▶ [What you should do] Lay out the data below as a Markdown table with two columns, Row and Line, numbering each line and leaving out blank lines. Begin at the line that has "state / province: Zulia" and stop after the line that has "collection date: 1990-08-25".

··· Provided material

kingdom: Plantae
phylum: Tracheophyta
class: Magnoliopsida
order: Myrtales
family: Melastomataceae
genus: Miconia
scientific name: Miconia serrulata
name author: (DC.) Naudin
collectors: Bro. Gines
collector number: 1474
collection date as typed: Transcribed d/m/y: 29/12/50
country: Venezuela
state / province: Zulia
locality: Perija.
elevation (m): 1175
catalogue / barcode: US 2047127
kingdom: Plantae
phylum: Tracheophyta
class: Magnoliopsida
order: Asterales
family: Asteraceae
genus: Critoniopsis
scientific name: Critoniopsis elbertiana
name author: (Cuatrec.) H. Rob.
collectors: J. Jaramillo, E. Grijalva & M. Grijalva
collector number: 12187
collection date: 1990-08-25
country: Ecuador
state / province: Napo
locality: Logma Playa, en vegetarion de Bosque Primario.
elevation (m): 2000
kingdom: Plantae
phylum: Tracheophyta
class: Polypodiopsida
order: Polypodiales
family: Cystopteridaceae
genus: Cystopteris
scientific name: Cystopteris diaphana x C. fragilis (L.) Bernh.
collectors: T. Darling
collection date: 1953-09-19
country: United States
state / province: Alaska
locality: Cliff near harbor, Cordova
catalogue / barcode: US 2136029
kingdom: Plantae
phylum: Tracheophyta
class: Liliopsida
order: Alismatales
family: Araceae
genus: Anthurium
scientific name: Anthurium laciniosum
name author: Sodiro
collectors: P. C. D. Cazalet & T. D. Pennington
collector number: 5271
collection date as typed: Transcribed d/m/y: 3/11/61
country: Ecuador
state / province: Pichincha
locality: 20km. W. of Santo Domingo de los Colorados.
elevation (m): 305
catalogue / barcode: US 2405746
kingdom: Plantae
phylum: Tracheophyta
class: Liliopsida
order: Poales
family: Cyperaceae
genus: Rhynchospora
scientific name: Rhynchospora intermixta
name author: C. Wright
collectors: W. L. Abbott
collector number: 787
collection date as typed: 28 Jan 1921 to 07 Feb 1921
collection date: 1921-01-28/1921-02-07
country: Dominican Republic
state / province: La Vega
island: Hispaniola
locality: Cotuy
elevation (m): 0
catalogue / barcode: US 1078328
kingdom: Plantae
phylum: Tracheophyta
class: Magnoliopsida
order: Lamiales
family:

······

▶ [Exercise answer]
| Row | Line |
|---|---|
| 1 | state / province: Zulia |
| 2 | locality: Perija. |
| 3 | elevation (m): 1175 |
| 4 | catalogue / barcode: US 2047127 |
| 5 | kingdom: Plantae |
| 6 | phylum: Tracheophyta |
| 7 | class: Magnoliopsida |
| 8 | order: Asterales |
| 9 | family: Asteraceae |
| 10 | genus: Critoniopsis |
| 11 | scientific name: Critoniopsis elbertiana |
| 12 | name author: (Cuatrec.) H. Rob. |
| 13 | collectors: J. Jaramillo, E. Grijalva & M. Grijalva |
| 14 | collector number: 12187 |
| 15 | collection date: 1990-08-25 |